No había ladrillos y mortero, ni vallas ni cemento, ni escaramuzas diplomáticas transfronterizas, sólo dos órdenes de gobierno. Y eso fue suficiente para cerrar la frontera internacional más larga del mundo.
Cuando EE.UU. y Canadá acordaron mutuamente en marzo cerrar la frontera para mitigar la propagación del coronavirus, nadie predijo que estaría cerrada tanto tiempo. Todavía no se ha especificado una fecha para su reapertura, aunque el comercio ha continuado entre los países.
“Hay una cercanía que definitivamente nos falta, pero puedo decirles que nadie con quien he hablado aquí quiere que esa frontera se abra pronto. Los extrañamos, ciudadanos de los EE.UU., pero no nos sentimos cómodos abriendo la frontera”, dijo Bernadette Clement, la alcaldesa de Cornwall, Ontario.
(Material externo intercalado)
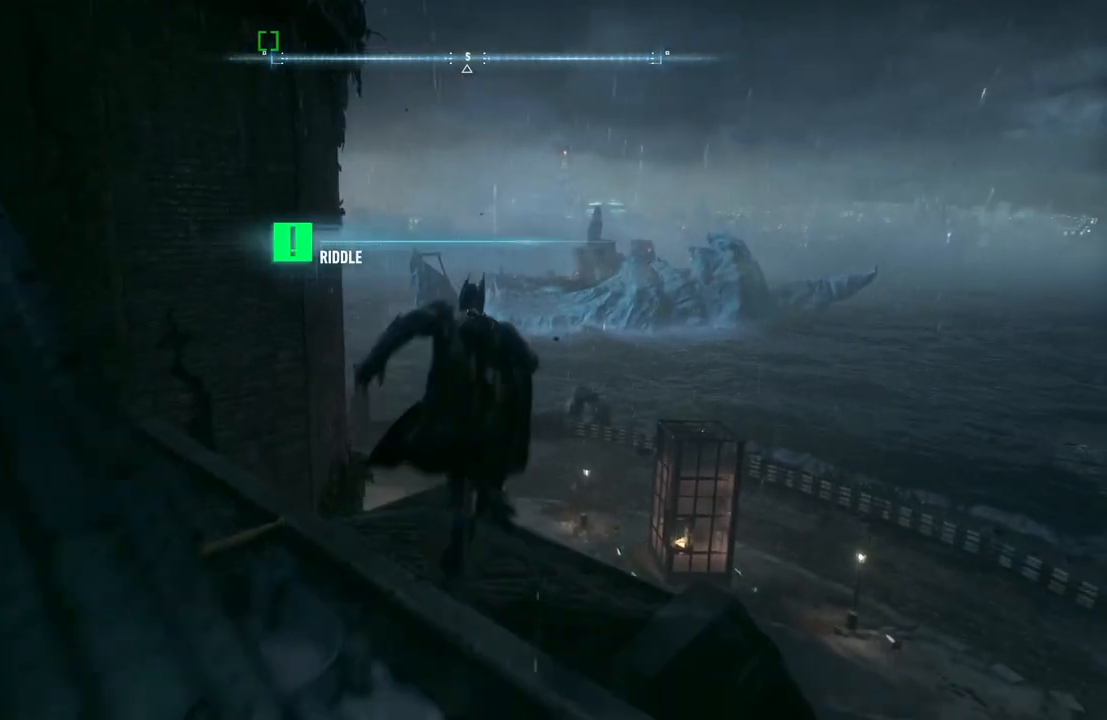
{"buttons": ["A"], "left_stick": "up-right", "right_stick": "center", "events": [[33, "left_stick", "up"], [167, "left_stick", "up-right"]]}
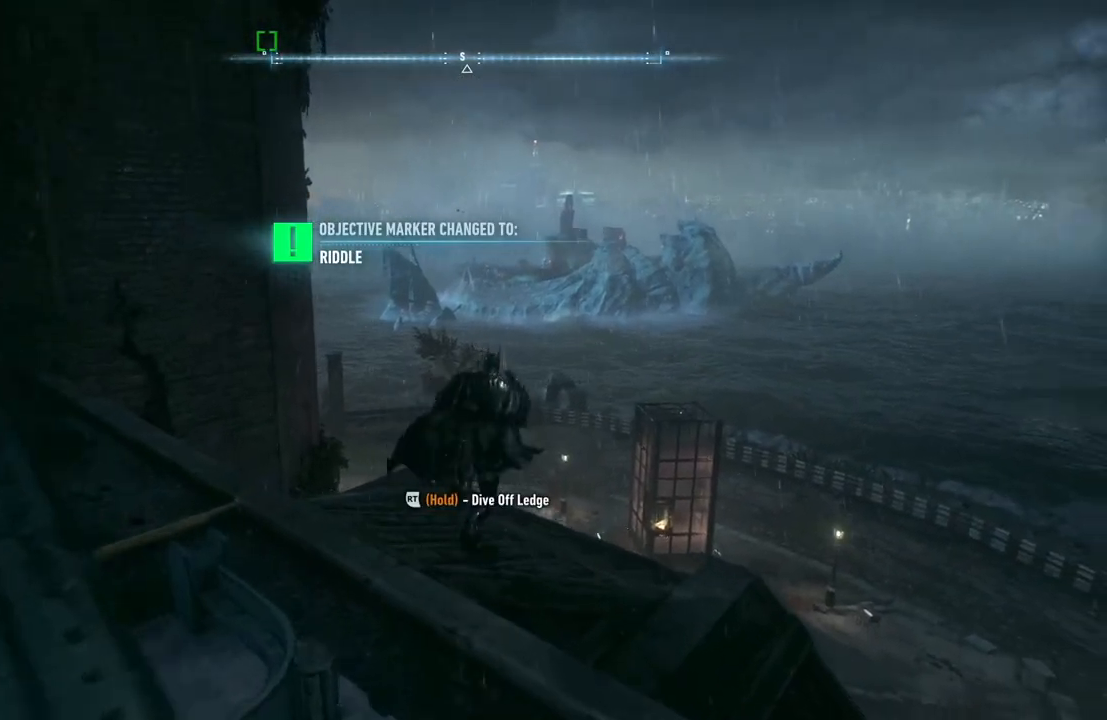
{"buttons": ["A"], "left_stick": "up", "right_stick": "center", "events": [[200, "left_stick", "up"]]}
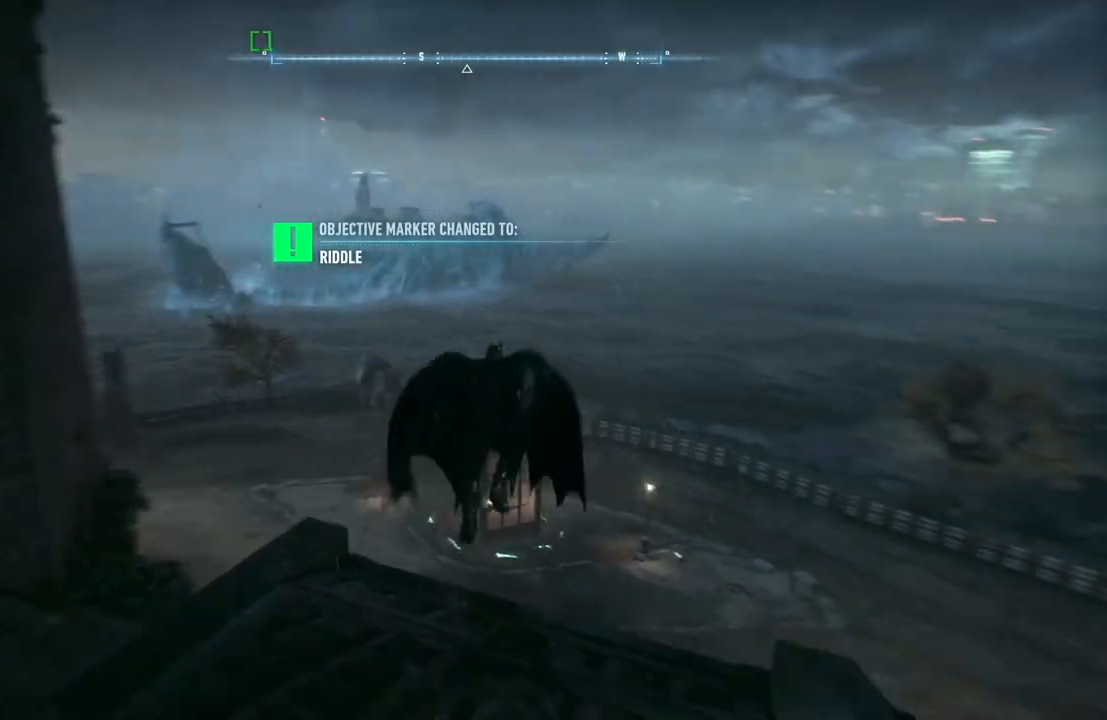
{"buttons": ["A"], "left_stick": "center", "right_stick": "center", "events": [[267, "left_stick", "up-left"], [433, "left_stick", "center"]]}
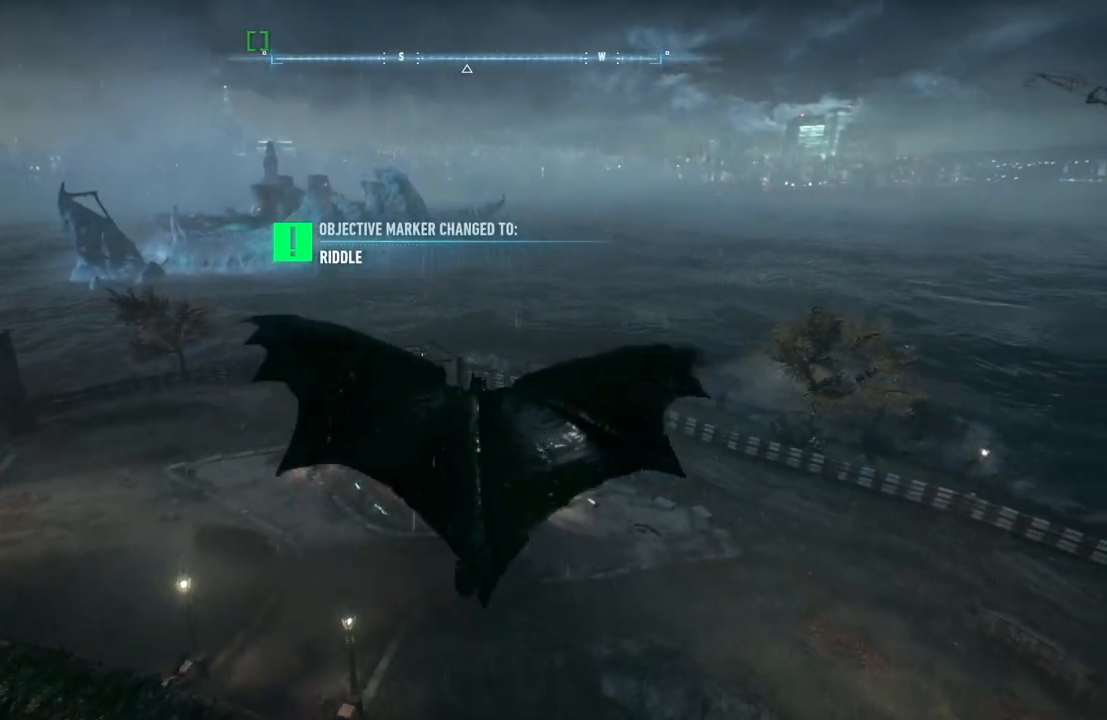
{"buttons": ["A"], "left_stick": "down-left", "right_stick": "center", "events": [[367, "left_stick", "down-left"]]}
De este a oeste, a lo largo de miles de kilómetros, el cierre de la frontera está redefiniendo no sólo las relaciones económicas, sino también las vidas personales, en formas que nadie esperaba.
“Esto realmente va a tener un impacto a largo plazo en nuestras comunidades, económicamente, socialmente y en todas las cosas que son realmente importantes para nosotros”, dijo Tim Currier, el alcalde de Massena, Nueva York, una comunidad “hermana” de Cornwall, a sólo unas pocas millas a través de la frontera al otro lado del río San Lorenzo.
Ya no. La frontera está cerrada herméticamente para cualquier viaje que se considere “no esencial” e incluye todo tipo de recreación y turismo.